Extracted entries Start Marker

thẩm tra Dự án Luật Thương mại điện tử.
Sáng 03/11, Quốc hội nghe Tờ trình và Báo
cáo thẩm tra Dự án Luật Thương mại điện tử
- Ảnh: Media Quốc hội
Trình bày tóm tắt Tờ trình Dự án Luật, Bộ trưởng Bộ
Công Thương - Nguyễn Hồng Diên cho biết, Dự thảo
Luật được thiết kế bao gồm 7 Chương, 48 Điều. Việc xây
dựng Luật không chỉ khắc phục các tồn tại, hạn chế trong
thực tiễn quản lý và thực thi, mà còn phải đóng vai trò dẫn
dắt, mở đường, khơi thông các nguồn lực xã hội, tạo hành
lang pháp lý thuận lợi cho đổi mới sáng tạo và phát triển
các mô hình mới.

Extracted entries End Marker

-- The task --
The lines needed are those in the data above that hold the string "trình"; copy each of them.

-- Result for this exercise --
Sáng 03/11, Quốc hội nghe Tờ trình và Báo
Trình bày tóm tắt Tờ trình Dự án Luật, Bộ trưởng Bộ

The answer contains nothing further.